Перепишите приведенный ниже отрывок о Лакло и маркизе де Мертей целиком, не меняя в нем ни слова, ни знака.

**ТЕКСТ**
- - -

Другим очень сильным обвинением против Лакло в безнравственности его книги является то, что он наносит сильнейший удар по легенде о женской стойкости. Позднее Бернард Шоу разовьет эту идею, утверждая, что в любви женщина нередко сама становится охотником, а мужчина — дичью. Маркиза де Мертей руководит Вальмоном, диктует ему самые важные письма, насмехаясь над ним, когда Вальмон в свою очередь пытается тоже ей что-то советовать. «Здесь, как и в жизни, — говорит Бодлер, — первенство вновь возвращается женщине». Вальмон, возможно, и пожалел бы Президентшу, если бы удар хлыстом, полученный им от маркизы де Мертей, не побудил его преодолеть препятствие. Однако женщины типа Мертей, умеющие подчинять себе мужчину, ни за что не допустят, чтобы кто-то знал об этом, кроме очень близких сообщников. Прикрываясь маской сентиментальности и рисуясь своей неприступностью, они всегда осуждают те романы и тех драматических писателей, которые их разоблачают. Дюма-сын испытал это на собственном опыте.
Лакло в этом отношении всю свою жизнь был неумолим. Когда ему сказали: «Вы создаете чудовищ, чтобы с ними сражаться; такие женщины, как де Мертей, вообще не существуют», — Лакло ответил: «Тогда почему столько шума? Когда Дон Кихот взялся за оружие, чтобы сразиться с ветряными мельницами, разве кто-либо подумал его отговорить от этого? Его жалели, но его никто и не обвинял… Если никто из женщин не предается разврату, притворяясь, будто уступает только любви; если ни одна не подстраивает, нимало о том не задумываясь, совращение своей «подруги»; если она не хочет погубить слишком рано изменившего ей любовника… если ничего этого нет, то я напрасно об этом писал. Но кто осмелится отрицать сию истину наших дней? Только еретик и отступник!»

- - -

**ИСХОДНЫЕ ДАННЫЕ**
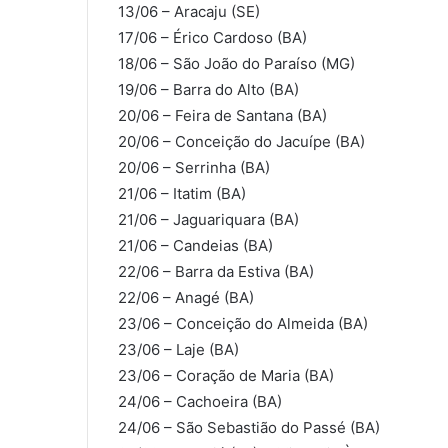
13/06 – Aracaju (SE)
17/06 – Érico Cardoso (BA)
18/06 – São João do Paraíso (MG)
19/06 – Barra do Alto (BA)
20/06 – Feira de Santana (BA)
20/06 – Conceição do Jacuípe (BA)
20/06 – Serrinha (BA)
21/06 – Itatim (BA)
21/06 – Jaguariquara (BA)
21/06 – Candeias (BA)
22/06 – Barra da Estiva (BA)
22/06 – Anagé (BA)
23/06 – Conceição do Almeida (BA)
23/06 – Laje (BA)
23/06 – Coração de Maria (BA)
24/06 – Cachoeira (BA)
24/06 – São Sebastião do Passé (BA)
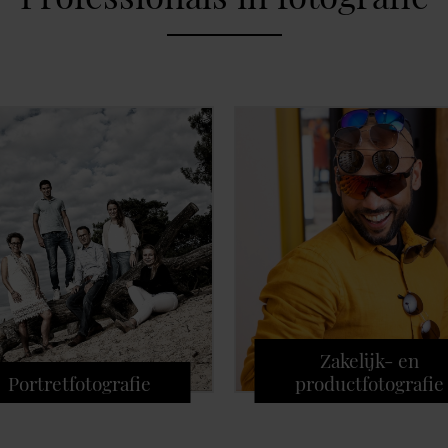
Zakelijk- en
Portretfotografie
productfotografie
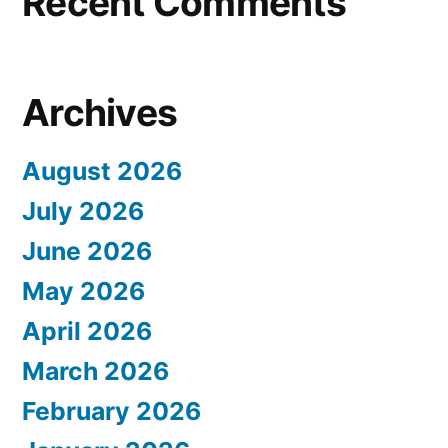
Recent Comments
Archives
August 2026
July 2026
June 2026
May 2026
April 2026
March 2026
February 2026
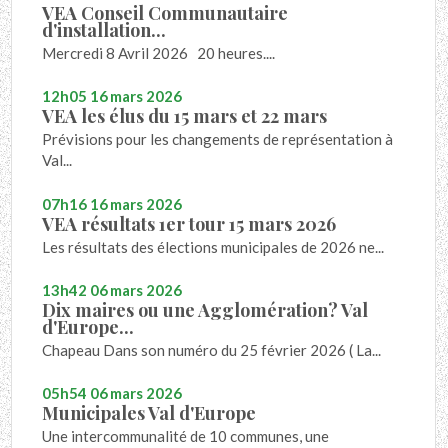
VEA Conseil Communautaire
d'installation...
Mercredi 8 Avril 2026 20 heures....
12h05
16
mars 2026
VEA les élus du 15 mars et 22 mars
Prévisions pour les changements de représentation à
Val...
07h16
16
mars 2026
VEA résultats 1er tour 15 mars 2026
Les résultats des élections municipales de 2026 ne...
13h42
06
mars 2026
Dix maires ou une Agglomération? Val
d'Europe...
Chapeau Dans son numéro du 25 février 2026 ( La...
05h54
06
mars 2026
Municipales Val d'Europe
Une intercommunalité de 10 communes, une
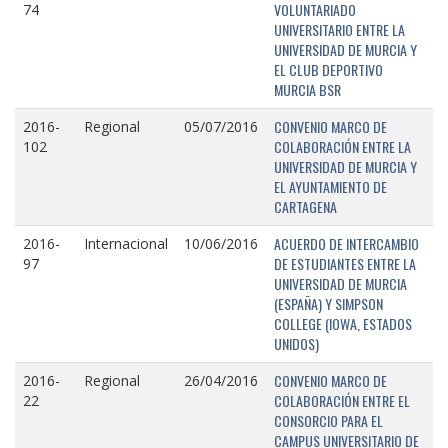
VOLUNTARIADO
74
UNIVERSITARIO ENTRE LA
UNIVERSIDAD DE MURCIA Y
EL CLUB DEPORTIVO
MURCIA BSR
CONVENIO MARCO DE
2016-
Regional
05/07/2016
COLABORACIÓN ENTRE LA
102
UNIVERSIDAD DE MURCIA Y
EL AYUNTAMIENTO DE
CARTAGENA
ACUERDO DE INTERCAMBIO
2016-
Internacional
10/06/2016
DE ESTUDIANTES ENTRE LA
97
UNIVERSIDAD DE MURCIA
(ESPAÑA) Y SIMPSON
COLLEGE (IOWA, ESTADOS
UNIDOS)
CONVENIO MARCO DE
2016-
Regional
26/04/2016
COLABORACIÓN ENTRE EL
22
CONSORCIO PARA EL
CAMPUS UNIVERSITARIO DE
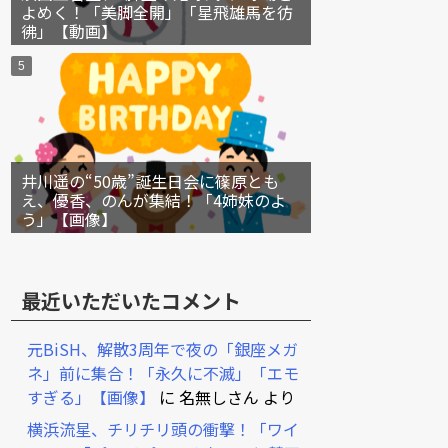
よめく！「美脚全開」「星飛雄馬を彷
彿」【動画】
井川遥の“50歳”誕生日会に篠原とも
え、優香、のんが集結！「4姉妹のよ
う」【画像】
最近いただいたコメント
元BiSH、解散3周年で夜の「銀座メガ
ネ」前に集合！「永久に不滅」「エモ
すぎる」【画像】
に
名無しさん
より
横浜流星、チリチリ頭の衝撃！「ワイ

- - -

**РЕЗУЛЬТАТ**
Другим очень сильным обвинением против Лакло в безнравственности его книги является то, что он наносит сильнейший удар по легенде о женской стойкости. Позднее Бернард Шоу разовьет эту идею, утверждая, что в любви женщина нередко сама становится охотником, а мужчина — дичью. Маркиза де Мертей руководит Вальмоном, диктует ему самые важные письма, насмехаясь над ним, когда Вальмон в свою очередь пытается тоже ей что-то советовать. «Здесь, как и в жизни, — говорит Бодлер, — первенство вновь возвращается женщине». Вальмон, возможно, и пожалел бы Президентшу, если бы удар хлыстом, полученный им от маркизы де Мертей, не побудил его преодолеть препятствие. Однако женщины типа Мертей, умеющие подчинять себе мужчину, ни за что не допустят, чтобы кто-то знал об этом, кроме очень близких сообщников. Прикрываясь маской сентиментальности и рисуясь своей неприступностью, они всегда осуждают те романы и тех драматических писателей, которые их разоблачают. Дюма-сын испытал это на собственном опыте.
Лакло в этом отношении всю свою жизнь был неумолим. Когда ему сказали: «Вы создаете чудовищ, чтобы с ними сражаться; такие женщины, как де Мертей, вообще не существуют», — Лакло ответил: «Тогда почему столько шума? Когда Дон Кихот взялся за оружие, чтобы сразиться с ветряными мельницами, разве кто-либо подумал его отговорить от этого? Его жалели, но его никто и не обвинял… Если никто из женщин не предается разврату, притворяясь, будто уступает только любви; если ни одна не подстраивает, нимало о том не задумываясь, совращение своей «подруги»; если она не хочет погубить слишком рано изменившего ей любовника… если ничего этого нет, то я напрасно об этом писал. Но кто осмелится отрицать сию истину наших дней? Только еретик и отступник!»